Made in Britain: Nasa's new infrared eye

 
Alan Pearce working on the MIRI, Mid InfraRed Instrument, flight instrument for the James Webb Space Telescope UK scientist Alan Pearce working on the Miri

All good things must come to an end, and the Hubble Space Telescope - the most successful scientific instrument ever launched into space - is due to reach the end of its working life some time after 2014.

But all is not lost. Step forward the James Webb Space Telescope. A bigger and - so they hope - better "eye in the sky" that will carry forward the Hubble baton, dramatically extending and improving our view of the universe when it launches in 2018.

With a primary mirror boasting a collecting area of 25 square metres the JWST is certainly a lot bigger. So big in fact that that mirror has had to be constructed from 18 interlocking hexagonal segments and protected by a sunshield that, when unfolded in space, will be the size of a tennis court. It will also operate much further from earth, orbiting far beyond the moon at the second LaGrange point some 940,000 miles into space.

Unlike Hubble the JWST will see in the infrared spectrum, allowing it to peer through clouds of interstellar dust and gas to observe the earliest stars and the formation of the first galaxies.

And that's where we come in. A central component of the Webb telescope's visual system is the Mid InfraRed Instrument, or Miri, that's been designed and built by British and European scientists right here in the UK.

About the size of a large hexagonal coffee table, and with its crab-like legs wrapped in insulating foil, at first sight Miri resembles a miniature flat-topped lunar lander from the Apollo era. But as Paul Eccleston, the Assembly Integration and Verification Manager explained when I went to see the instrument in a clean room at the Rutherford Appleton laboratory, this deceptively diminutive stack of electronics packs an impressive punch.

"The light comes in at the bottom, where it's reflected off the pick-up mirror and passed up into the heart of the instrument," he told me. "From there it's split between the imager and coronagraph unit and the top deck where we have the spectrometer. It may be small compared to the rest of the JWST but it's a crucial component, and it's actually the biggest flight astronomy instrument we've ever built in the UK".

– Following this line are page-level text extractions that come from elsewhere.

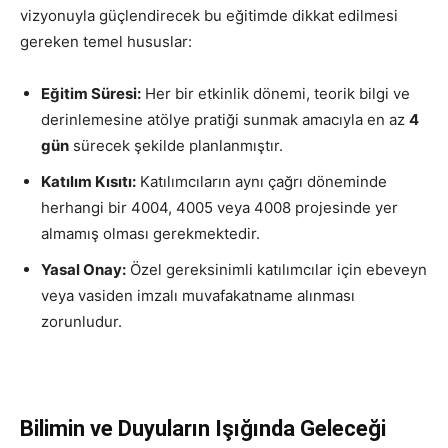
vizyonuyla güçlendirecek bu eğitimde dikkat edilmesi
gereken temel hususlar:
Eğitim Süresi:
Her bir etkinlik dönemi, teorik bilgi ve
derinlemesine atölye pratiği sunmak amacıyla en az
4
gün
sürecek şekilde planlanmıştır.
Katılım Kısıtı:
Katılımcıların aynı çağrı döneminde
herhangi bir 4004, 4005 veya 4008 projesinde yer
almamış olması gerekmektedir.
Yasal Onay:
Özel gereksinimli katılımcılar için ebeveyn
veya vasiden imzalı muvafakatname alınması
zorunludur.
Bilimin ve Duyuların Işığında Geleceği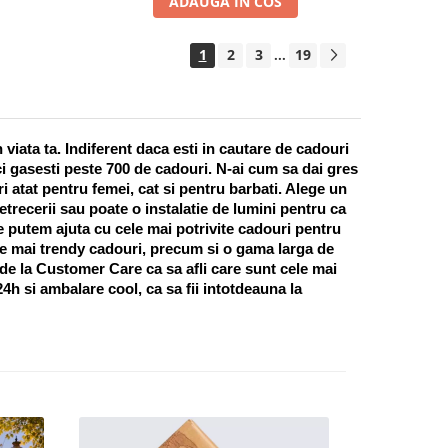
ADAUGA IN COS
1
2
3
19
...
ata ta. Indiferent daca esti in cautare de cadouri 
i gasesti peste 700 de cadouri. N-ai cum sa dai gres 
 atat pentru femei, cat si pentru barbati. Alege un 
recerii sau poate o instalatie de lumini pentru ca 
te putem ajuta cu cele mai potrivite cadouri pentru 
e mai trendy cadouri, precum si o gama larga de 
 de la Customer Care ca sa afli care sunt cele mai 
h si ambalare cool, ca sa fii intotdeauna la 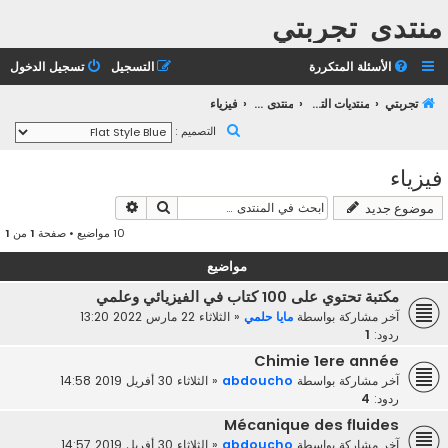
منتدى تجربتي
الأسئلة المتكررة
التسجيل
تسجيل الدخول
تجربتي
منتديات التعليم الثانوي
منتدى التعليم الجامعي
فيزياء
ب
التصميم :
ح
فيزياء
ث
بحث
بحث متقدم
موضوع جديد
10 مواضيع • صفحة
1
من
1
مواضيع
مكتبة تحتوي على 100 كتاب في الفيزيائي وعلمي
آخر مشاركة بواسطة
مايا حلمي
«
الثلاثاء 22 مارس 2022 13:20
ردود:
1
Chimie 1ere année
آخر مشاركة بواسطة
abdoucho
«
الثلاثاء 30 أفريل 2019 14:58
ردود:
4
Mécanique des fluides
آخر مشاركة بواسطة
abdoucho
«
الثلاثاء 30 أفريل 2019 14:57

One of the first elements of the Webb telescope to be completed, Miri will be formally handed over to Nasa officials at a ceremony in London later today. Speaking on the programme this morning the agency's deputy director Eric Smith said the primary goal for the JWST would be to use the infrared spectrum to see the things that Hubble couldn't.

"Hubble kind of runs out of gas when it comes to the most distant objects in the universe, and that's because the light is shifted towards the red end of the spectrum. We want to be able to see the first stars and galaxies that formed after the big bang, and we can't do that with the current generation of ground and space based telescopes."

If Newton saw further by standing on the shoulders of giants so the Webb telescope will build on the legacy of Hubble. It's good to know that at its heart will be an instrument designed and built by British and European scientists.